• [What you will do] The records below must be transcribed exactly.

• [Records shown]
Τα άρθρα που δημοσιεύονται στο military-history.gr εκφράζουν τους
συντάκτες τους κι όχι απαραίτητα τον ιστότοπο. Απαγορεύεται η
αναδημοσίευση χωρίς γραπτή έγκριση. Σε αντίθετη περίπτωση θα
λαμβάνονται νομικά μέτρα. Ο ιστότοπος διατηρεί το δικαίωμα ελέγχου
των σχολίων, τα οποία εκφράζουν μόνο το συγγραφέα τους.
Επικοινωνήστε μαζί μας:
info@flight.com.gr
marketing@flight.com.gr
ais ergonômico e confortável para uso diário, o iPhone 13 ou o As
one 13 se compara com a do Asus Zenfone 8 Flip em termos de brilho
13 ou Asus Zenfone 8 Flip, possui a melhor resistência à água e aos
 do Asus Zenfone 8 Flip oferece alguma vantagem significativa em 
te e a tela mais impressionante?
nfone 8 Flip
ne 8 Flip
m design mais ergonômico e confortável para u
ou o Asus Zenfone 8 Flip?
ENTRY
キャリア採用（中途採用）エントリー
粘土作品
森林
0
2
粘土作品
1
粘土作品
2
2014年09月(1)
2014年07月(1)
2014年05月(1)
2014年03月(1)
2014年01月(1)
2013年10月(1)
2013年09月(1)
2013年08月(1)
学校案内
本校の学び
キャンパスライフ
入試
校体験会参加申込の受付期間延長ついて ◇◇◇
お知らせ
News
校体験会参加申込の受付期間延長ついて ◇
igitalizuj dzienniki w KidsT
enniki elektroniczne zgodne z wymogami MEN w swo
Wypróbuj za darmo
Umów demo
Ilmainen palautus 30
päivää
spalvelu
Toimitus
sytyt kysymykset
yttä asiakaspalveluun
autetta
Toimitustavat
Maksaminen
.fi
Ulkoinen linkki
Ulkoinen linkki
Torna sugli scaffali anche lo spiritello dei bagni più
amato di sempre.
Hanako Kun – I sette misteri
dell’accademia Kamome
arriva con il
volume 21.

• [Expected answer]
Τα άρθρα που δημοσιεύονται στο military-history.gr εκφράζουν τους
συντάκτες τους κι όχι απαραίτητα τον ιστότοπο. Απαγορεύεται η
αναδημοσίευση χωρίς γραπτή έγκριση. Σε αντίθετη περίπτωση θα
λαμβάνονται νομικά μέτρα. Ο ιστότοπος διατηρεί το δικαίωμα ελέγχου
των σχολίων, τα οποία εκφράζουν μόνο το συγγραφέα τους.
Επικοινωνήστε μαζί μας:
info@flight.com.gr
marketing@flight.com.gr
ais ergonômico e confortável para uso diário, o iPhone 13 ou o As
one 13 se compara com a do Asus Zenfone 8 Flip em termos de brilho
13 ou Asus Zenfone 8 Flip, possui a melhor resistência à água e aos
 do Asus Zenfone 8 Flip oferece alguma vantagem significativa em 
te e a tela mais impressionante?
nfone 8 Flip
ne 8 Flip
m design mais ergonômico e confortável para u
ou o Asus Zenfone 8 Flip?
ENTRY
キャリア採用（中途採用）エントリー
粘土作品
森林
0
2
粘土作品
1
粘土作品
2
2014年09月(1)
2014年07月(1)
2014年05月(1)
2014年03月(1)
2014年01月(1)
2013年10月(1)
2013年09月(1)
2013年08月(1)
学校案内
本校の学び
キャンパスライフ
入試
校体験会参加申込の受付期間延長ついて ◇◇◇
お知らせ
News
校体験会参加申込の受付期間延長ついて ◇
igitalizuj dzienniki w KidsT
enniki elektroniczne zgodne z wymogami MEN w swo
Wypróbuj za darmo
Umów demo
Ilmainen palautus 30
päivää
spalvelu
Toimitus
sytyt kysymykset
yttä asiakaspalveluun
autetta
Toimitustavat
Maksaminen
.fi
Ulkoinen linkki
Ulkoinen linkki
Torna sugli scaffali anche lo spiritello dei bagni più
amato di sempre.
Hanako Kun – I sette misteri
dell’accademia Kamome
arriva con il
volume 21.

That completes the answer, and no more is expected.